## WHAT TO PRODUCE
Every line of the material must be restated exactly, though not its pictures.

- - -

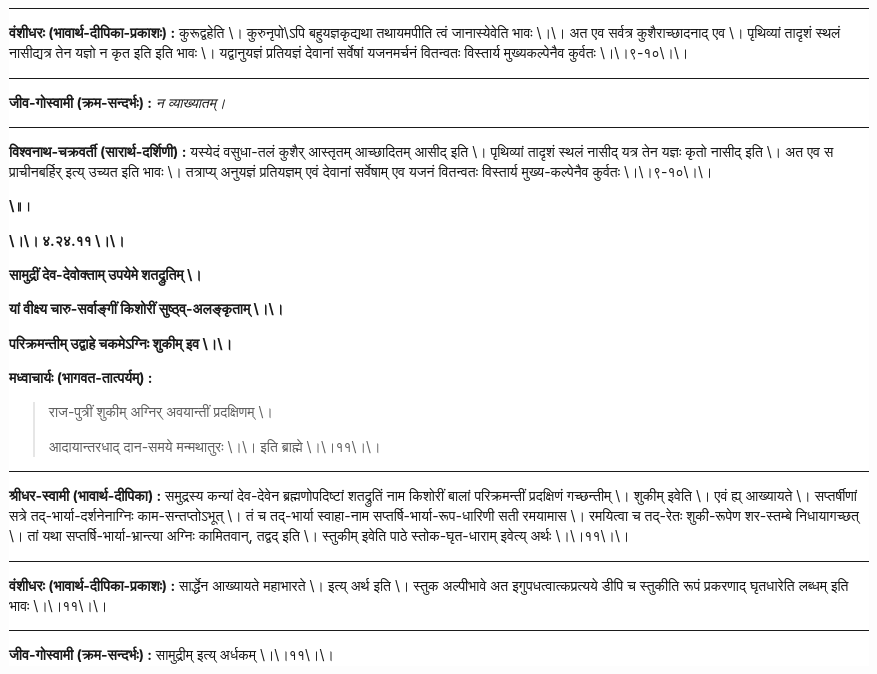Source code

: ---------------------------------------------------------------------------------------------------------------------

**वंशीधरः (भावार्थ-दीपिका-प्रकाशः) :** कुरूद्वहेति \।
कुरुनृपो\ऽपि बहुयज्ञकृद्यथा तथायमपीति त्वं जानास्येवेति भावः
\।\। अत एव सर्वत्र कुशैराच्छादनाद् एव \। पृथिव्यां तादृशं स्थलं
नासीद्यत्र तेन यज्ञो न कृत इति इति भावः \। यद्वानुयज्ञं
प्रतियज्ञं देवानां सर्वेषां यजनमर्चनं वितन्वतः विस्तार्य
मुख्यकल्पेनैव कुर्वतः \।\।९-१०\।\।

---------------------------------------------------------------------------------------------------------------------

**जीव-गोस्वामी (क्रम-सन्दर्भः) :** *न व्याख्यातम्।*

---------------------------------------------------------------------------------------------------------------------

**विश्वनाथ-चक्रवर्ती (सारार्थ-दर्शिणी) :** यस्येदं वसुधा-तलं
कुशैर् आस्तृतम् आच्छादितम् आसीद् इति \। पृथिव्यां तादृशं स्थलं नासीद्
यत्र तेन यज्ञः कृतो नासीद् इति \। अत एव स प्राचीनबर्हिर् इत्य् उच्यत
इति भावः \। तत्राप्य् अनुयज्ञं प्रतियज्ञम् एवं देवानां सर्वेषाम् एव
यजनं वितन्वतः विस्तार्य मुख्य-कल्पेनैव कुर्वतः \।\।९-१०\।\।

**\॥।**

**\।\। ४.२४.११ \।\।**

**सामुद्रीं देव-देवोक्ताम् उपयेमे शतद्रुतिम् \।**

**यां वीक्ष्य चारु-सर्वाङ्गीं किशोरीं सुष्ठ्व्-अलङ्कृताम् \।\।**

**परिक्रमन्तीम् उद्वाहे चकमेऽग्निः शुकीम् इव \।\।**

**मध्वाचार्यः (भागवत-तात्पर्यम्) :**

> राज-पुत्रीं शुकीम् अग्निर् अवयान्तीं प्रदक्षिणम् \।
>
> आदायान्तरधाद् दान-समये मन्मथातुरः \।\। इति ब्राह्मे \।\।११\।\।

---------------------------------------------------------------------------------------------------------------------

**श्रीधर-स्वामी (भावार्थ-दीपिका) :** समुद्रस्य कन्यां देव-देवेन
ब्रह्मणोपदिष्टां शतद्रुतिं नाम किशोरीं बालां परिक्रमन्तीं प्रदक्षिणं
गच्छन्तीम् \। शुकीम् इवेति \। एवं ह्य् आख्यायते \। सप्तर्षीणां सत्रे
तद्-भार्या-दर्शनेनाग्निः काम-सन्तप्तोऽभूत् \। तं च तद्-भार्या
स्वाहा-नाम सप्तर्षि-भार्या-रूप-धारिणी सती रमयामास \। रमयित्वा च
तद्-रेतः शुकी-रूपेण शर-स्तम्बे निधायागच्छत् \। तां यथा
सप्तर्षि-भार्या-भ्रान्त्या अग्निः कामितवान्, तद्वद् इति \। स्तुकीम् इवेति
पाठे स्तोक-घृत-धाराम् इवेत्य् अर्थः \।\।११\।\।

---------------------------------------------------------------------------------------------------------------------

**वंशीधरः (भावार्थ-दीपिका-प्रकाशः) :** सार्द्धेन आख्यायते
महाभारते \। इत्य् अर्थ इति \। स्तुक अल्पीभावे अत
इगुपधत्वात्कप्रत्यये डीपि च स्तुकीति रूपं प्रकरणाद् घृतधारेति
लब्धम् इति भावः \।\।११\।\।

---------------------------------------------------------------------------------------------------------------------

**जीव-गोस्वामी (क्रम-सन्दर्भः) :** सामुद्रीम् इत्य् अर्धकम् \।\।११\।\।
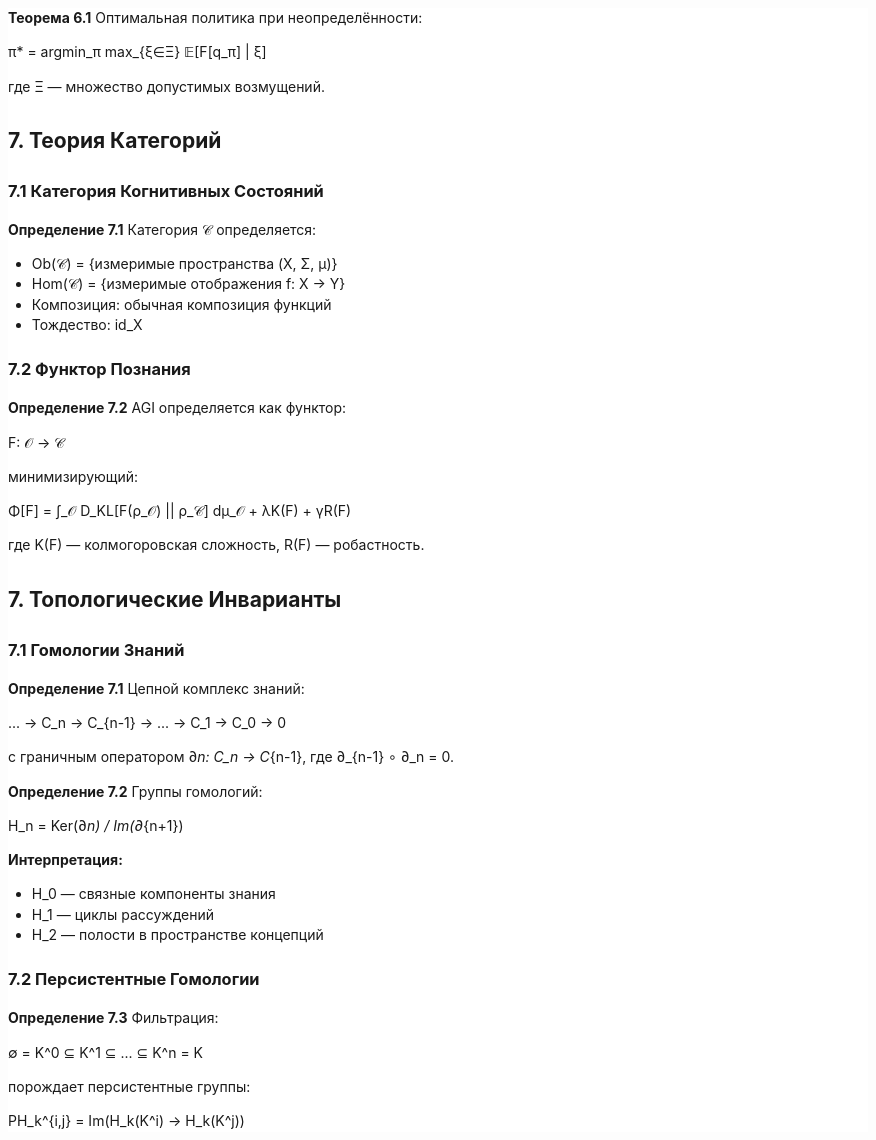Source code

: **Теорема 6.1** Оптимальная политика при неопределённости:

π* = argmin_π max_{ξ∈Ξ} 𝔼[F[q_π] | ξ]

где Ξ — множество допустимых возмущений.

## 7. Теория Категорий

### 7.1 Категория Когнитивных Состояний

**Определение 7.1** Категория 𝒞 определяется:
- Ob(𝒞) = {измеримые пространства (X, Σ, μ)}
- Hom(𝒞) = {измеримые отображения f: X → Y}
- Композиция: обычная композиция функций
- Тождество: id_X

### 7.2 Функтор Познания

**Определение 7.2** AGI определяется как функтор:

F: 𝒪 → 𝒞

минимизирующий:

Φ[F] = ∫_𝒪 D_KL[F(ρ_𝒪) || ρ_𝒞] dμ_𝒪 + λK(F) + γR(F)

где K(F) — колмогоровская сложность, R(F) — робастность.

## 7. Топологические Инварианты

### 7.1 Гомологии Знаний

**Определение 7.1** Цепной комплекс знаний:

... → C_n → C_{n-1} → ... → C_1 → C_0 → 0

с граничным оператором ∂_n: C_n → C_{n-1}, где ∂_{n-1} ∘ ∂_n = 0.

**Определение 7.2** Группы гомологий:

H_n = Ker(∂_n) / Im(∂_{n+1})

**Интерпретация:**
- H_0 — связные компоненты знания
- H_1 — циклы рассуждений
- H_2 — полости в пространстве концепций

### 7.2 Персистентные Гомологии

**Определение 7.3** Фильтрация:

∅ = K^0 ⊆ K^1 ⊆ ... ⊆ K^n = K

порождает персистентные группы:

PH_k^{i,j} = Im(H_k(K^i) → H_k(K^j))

- - -

## OUTPUT BELOW
Source code

: ---------------------------------------------------------------------------------------------------------------------

**वंशीधरः (भावार्थ-दीपिका-प्रकाशः) :** कुरूद्वहेति \।
कुरुनृपो\ऽपि बहुयज्ञकृद्यथा तथायमपीति त्वं जानास्येवेति भावः
\।\। अत एव सर्वत्र कुशैराच्छादनाद् एव \। पृथिव्यां तादृशं स्थलं
नासीद्यत्र तेन यज्ञो न कृत इति इति भावः \। यद्वानुयज्ञं
प्रतियज्ञं देवानां सर्वेषां यजनमर्चनं वितन्वतः विस्तार्य
मुख्यकल्पेनैव कुर्वतः \।\।९-१०\।\।

---------------------------------------------------------------------------------------------------------------------

**जीव-गोस्वामी (क्रम-सन्दर्भः) :** *न व्याख्यातम्।*

---------------------------------------------------------------------------------------------------------------------

**विश्वनाथ-चक्रवर्ती (सारार्थ-दर्शिणी) :** यस्येदं वसुधा-तलं
कुशैर् आस्तृतम् आच्छादितम् आसीद् इति \। पृथिव्यां तादृशं स्थलं नासीद्
यत्र तेन यज्ञः कृतो नासीद् इति \। अत एव स प्राचीनबर्हिर् इत्य् उच्यत
इति भावः \। तत्राप्य् अनुयज्ञं प्रतियज्ञम् एवं देवानां सर्वेषाम् एव
यजनं वितन्वतः विस्तार्य मुख्य-कल्पेनैव कुर्वतः \।\।९-१०\।\।

**\॥।**

**\।\। ४.२४.११ \।\।**

**सामुद्रीं देव-देवोक्ताम् उपयेमे शतद्रुतिम् \।**

**यां वीक्ष्य चारु-सर्वाङ्गीं किशोरीं सुष्ठ्व्-अलङ्कृताम् \।\।**

**परिक्रमन्तीम् उद्वाहे चकमेऽग्निः शुकीम् इव \।\।**

**मध्वाचार्यः (भागवत-तात्पर्यम्) :**

> राज-पुत्रीं शुकीम् अग्निर् अवयान्तीं प्रदक्षिणम् \।
>
> आदायान्तरधाद् दान-समये मन्मथातुरः \।\। इति ब्राह्मे \।\।११\।\।

---------------------------------------------------------------------------------------------------------------------

**श्रीधर-स्वामी (भावार्थ-दीपिका) :** समुद्रस्य कन्यां देव-देवेन
ब्रह्मणोपदिष्टां शतद्रुतिं नाम किशोरीं बालां परिक्रमन्तीं प्रदक्षिणं
गच्छन्तीम् \। शुकीम् इवेति \। एवं ह्य् आख्यायते \। सप्तर्षीणां सत्रे
तद्-भार्या-दर्शनेनाग्निः काम-सन्तप्तोऽभूत् \। तं च तद्-भार्या
स्वाहा-नाम सप्तर्षि-भार्या-रूप-धारिणी सती रमयामास \। रमयित्वा च
तद्-रेतः शुकी-रूपेण शर-स्तम्बे निधायागच्छत् \। तां यथा
सप्तर्षि-भार्या-भ्रान्त्या अग्निः कामितवान्, तद्वद् इति \। स्तुकीम् इवेति
पाठे स्तोक-घृत-धाराम् इवेत्य् अर्थः \।\।११\।\।

---------------------------------------------------------------------------------------------------------------------

**वंशीधरः (भावार्थ-दीपिका-प्रकाशः) :** सार्द्धेन आख्यायते
महाभारते \। इत्य् अर्थ इति \। स्तुक अल्पीभावे अत
इगुपधत्वात्कप्रत्यये डीपि च स्तुकीति रूपं प्रकरणाद् घृतधारेति
लब्धम् इति भावः \।\।११\।\।

---------------------------------------------------------------------------------------------------------------------

**जीव-गोस्वामी (क्रम-सन्दर्भः) :** सामुद्रीम् इत्य् अर्धकम् \।\।११\।\।
Source code

: **Теорема 6.1** Оптимальная политика при неопределённости:

π* = argmin_π max_{ξ∈Ξ} 𝔼[F[q_π] | ξ]

где Ξ — множество допустимых возмущений.

## 7. Теория Категорий

### 7.1 Категория Когнитивных Состояний

**Определение 7.1** Категория 𝒞 определяется:
- Ob(𝒞) = {измеримые пространства (X, Σ, μ)}
- Hom(𝒞) = {измеримые отображения f: X → Y}
- Композиция: обычная композиция функций
- Тождество: id_X

### 7.2 Функтор Познания

**Определение 7.2** AGI определяется как функтор:

F: 𝒪 → 𝒞

минимизирующий:

Φ[F] = ∫_𝒪 D_KL[F(ρ_𝒪) || ρ_𝒞] dμ_𝒪 + λK(F) + γR(F)

где K(F) — колмогоровская сложность, R(F) — робастность.

## 7. Топологические Инварианты

### 7.1 Гомологии Знаний

**Определение 7.1** Цепной комплекс знаний:

... → C_n → C_{n-1} → ... → C_1 → C_0 → 0

с граничным оператором ∂_n: C_n → C_{n-1}, где ∂_{n-1} ∘ ∂_n = 0.

**Определение 7.2** Группы гомологий:

H_n = Ker(∂_n) / Im(∂_{n+1})

**Интерпретация:**
- H_0 — связные компоненты знания
- H_1 — циклы рассуждений
- H_2 — полости в пространстве концепций

### 7.2 Персистентные Гомологии

**Определение 7.3** Фильтрация:

∅ = K^0 ⊆ K^1 ⊆ ... ⊆ K^n = K

порождает персистентные группы:

PH_k^{i,j} = Im(H_k(K^i) → H_k(K^j))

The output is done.